Quando sono arrivati è di lei che mi sono accorto subito: teneva gli occhi a fessura, con una specie di smorfia strana sul viso, e lui la portava per il braccio. Gli sono andato incontro, ho chiesto se cercassero il dottor Gaddo: lui ha subito detto di si e siamo entrati nella stanza ecografica.
Poi ho chiesto che lei si stendesse sul lettino con la pancia scoperta; lui mi ha chiesto dove, io gli ho indicato il lettino e lui mi ha detto, gentile: Dovrebbe indicarmi dove, sono un non vedente.
Io confesso che non me ne ero accorto: certo, indossava occhiali da sole, ma d’altronde tatuaggi o occhiali da sole servono a quello, a comunicare carisma e sintomatico mistero, non ad altro. E sono rimasto allibito perché lui si muoveva sicuro, senza esitazioni, imboccava le porte al centro e sembrava completamente padrone del suo spazio vitale.

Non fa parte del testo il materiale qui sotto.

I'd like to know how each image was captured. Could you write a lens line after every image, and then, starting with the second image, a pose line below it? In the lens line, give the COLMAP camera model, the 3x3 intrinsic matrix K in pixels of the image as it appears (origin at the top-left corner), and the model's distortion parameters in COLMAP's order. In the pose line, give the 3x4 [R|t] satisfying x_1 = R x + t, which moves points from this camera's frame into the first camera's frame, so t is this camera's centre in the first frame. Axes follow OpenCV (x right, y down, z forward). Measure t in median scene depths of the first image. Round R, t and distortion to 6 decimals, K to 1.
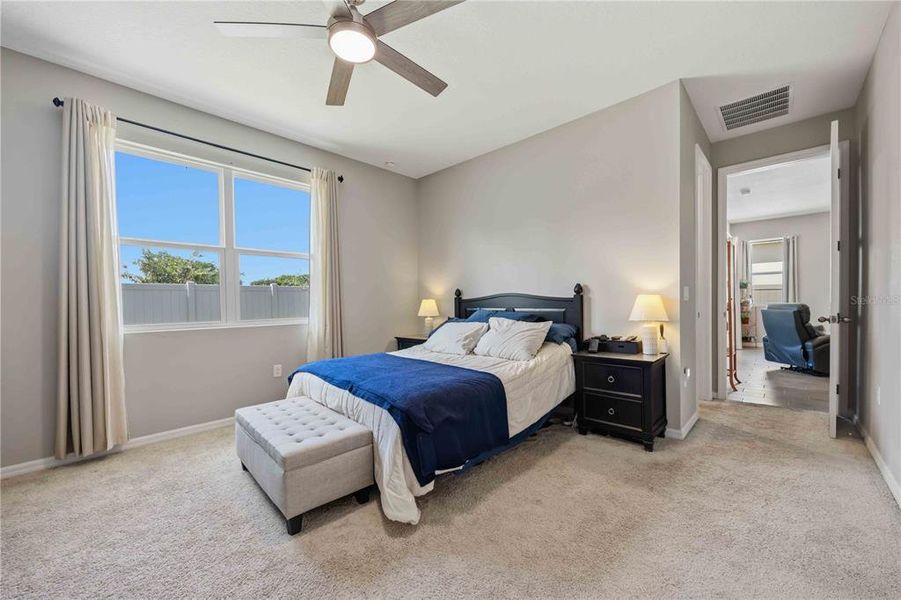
lens RADIAL K [[342.6, 0, 451.5], [0, 342.6, 304.5], [0, 0, 1]] dist [-0.003248, 0.000037]
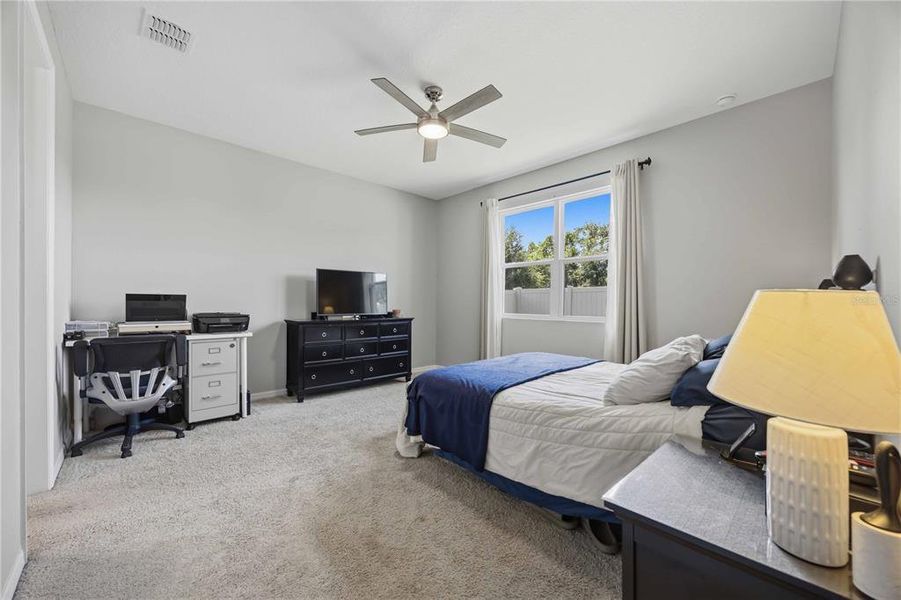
lens RADIAL K [[342.6, 0, 452.7], [0, 342.6, 301.3], [0, 0, 1]] dist [-0.003248, 0.000037]
pose [[-0.035900, 0.012739, -0.999274, 0.804967], [-0.015105, 0.999798, 0.013288, -0.020855], [0.999241, 0.015571, -0.035701, 0.760869]]
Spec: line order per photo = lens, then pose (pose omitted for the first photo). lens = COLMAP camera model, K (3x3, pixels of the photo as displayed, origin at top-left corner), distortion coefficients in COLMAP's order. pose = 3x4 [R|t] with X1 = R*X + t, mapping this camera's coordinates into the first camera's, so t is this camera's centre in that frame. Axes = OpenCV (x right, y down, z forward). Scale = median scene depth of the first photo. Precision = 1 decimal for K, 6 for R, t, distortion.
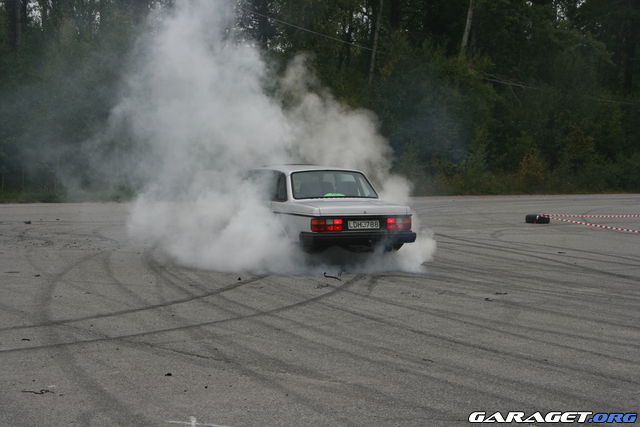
lens RADIAL K [[1355.5, 0, 320.0], [0, 1355.5, 213.5], [0, 0, 1]] dist [0.542053, -0.080338]
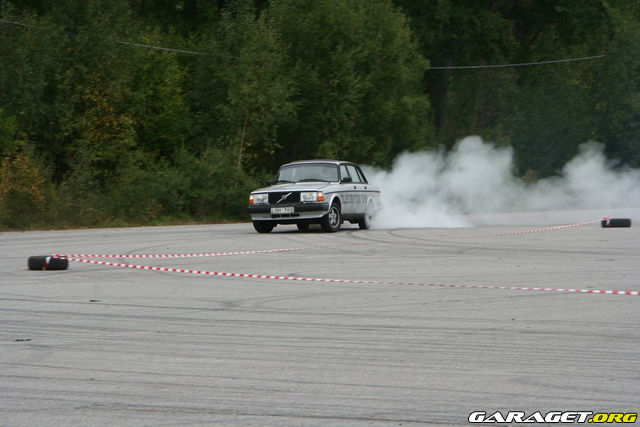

Per cui mi sono scusato, anche se non c’era nulla di cui scusarsi, e ho condotto lei sul lettino. Lui è rimasto accanto per tutto il tempo, tenendole la mano, poi le ha asciugato la pancia dal gel con dolcezza, senza esitazioni. A fine esame ha ritirato il referto, allungato il bastone con uno scatto secco, mi ha salutato e sono usciti dalla stanza.
Mi sono affacciato anche in corridoio, a guardarli andar via: lui le teneva il gomito, guidava per entrambi, il suo bastone saggiava il pavimento davanti ai piedi di lei; e lei si lasciava portare, docile, sicura, ricolma di fiducia.
E ho pensato che l’amore è cieco, forse, ma certe volte ci vede proprio benissimo.